Reproduce, without alteration, the extracted text of every one of the following records. Omit the pictures from your answer.
START Extracted records
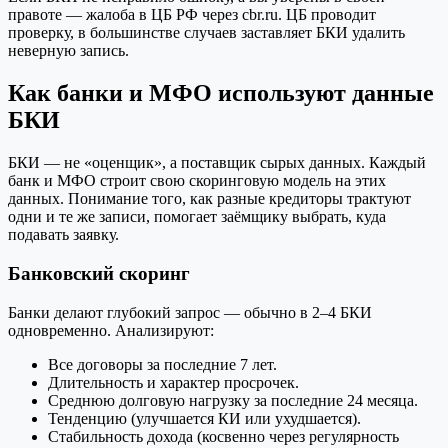
правоте — жалоба в ЦБ РФ через cbr.ru. ЦБ проводит
проверку, в большинстве случаев заставляет БКИ удалить
неверную запись.
Как банки и МФО используют данные
БКИ
БКИ — не «оценщик», а поставщик сырых данных. Каждый
банк и МФО строит свою скоринговую модель на этих
данных. Понимание того, как разные кредиторы трактуют
одни и те же записи, помогает заёмщику выбрать, куда
подавать заявку.
Банковский скоринг
Банки делают глубокий запрос — обычно в 2–4 БКИ
одновременно. Анализируют:
Все договоры за последние 7 лет.
Длительность и характер просрочек.
Среднюю долговую нагрузку за последние 24 месяца.
Тенденцию (улучшается КИ или ухудшается).
Стабильность дохода (косвенно через регулярность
END Extracted records
▸ **Completed exercise**:
правоте — жалоба в ЦБ РФ через cbr.ru. ЦБ проводит
проверку, в большинстве случаев заставляет БКИ удалить
неверную запись.
Как банки и МФО используют данные
БКИ
БКИ — не «оценщик», а поставщик сырых данных. Каждый
банк и МФО строит свою скоринговую модель на этих
данных. Понимание того, как разные кредиторы трактуют
одни и те же записи, помогает заёмщику выбрать, куда
подавать заявку.
Банковский скоринг
Банки делают глубокий запрос — обычно в 2–4 БКИ
одновременно. Анализируют:
Все договоры за последние 7 лет.
Длительность и характер просрочек.
Среднюю долговую нагрузку за последние 24 месяца.
Тенденцию (улучшается КИ или ухудшается).
Стабильность дохода (косвенно через регулярность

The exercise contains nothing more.